You could open the K-5's shutter on Bulb and then use the leaf shutter to trigger the flash and make the exposure, or you could put the leaf-shutter on T (Which is like Bulb, only it locks open) and connect your flash unit to the K5 and fire more or less normally.
There is no way to make these lenses do 'auto stopdown:' they weren't made for SLRs, and they're a number of decades too early for that feature, anyway.
If you trigger the flash with the lens-shutter, you may need to make some allowances for the fact that the shutter's flash synch was designed for nothing more advanced than flashbulbs: which would do a bit of a slower burn than electronic ones. (I seem to remember successfully using one on an old Crown Graphic with that shutter, but I'm not recalling the details of what we could get away with: they open quickly, leaf shutters, but.... You know, I can't recall actually having any problems. I can't test, now because what I have now that's like it has no flash synch.) I'm not sure you'd really want to do that, apart from perhaps using Live View to replicate the focusing-by-ground-glass experience.

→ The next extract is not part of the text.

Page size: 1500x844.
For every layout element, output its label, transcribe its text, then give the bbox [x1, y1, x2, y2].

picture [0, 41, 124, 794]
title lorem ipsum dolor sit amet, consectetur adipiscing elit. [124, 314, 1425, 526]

But, yes, with a bellows, it can be done:
As for the length of the bellows, no problem, actually, it seems to be in quite a moderate range, and adding extension tubes is actually kind of something that makes things fit up better. I might even advise a lighter and cheaper setup off Ebay, since the lovely old Pentax one shown here is kind of a beast to try and hand-hold.
Anyway, I haven't tested the limits of getting-very-macro, but if you order some plain M42 extension tubes when you get your M42-m39 adapter, extension probably won't be the limiting factor. When you see those old cameras in the movies, they tend to show them extended a lot more for normal shooting than they really would be: they just hand em out as props to extras who don't know how they'd really be used.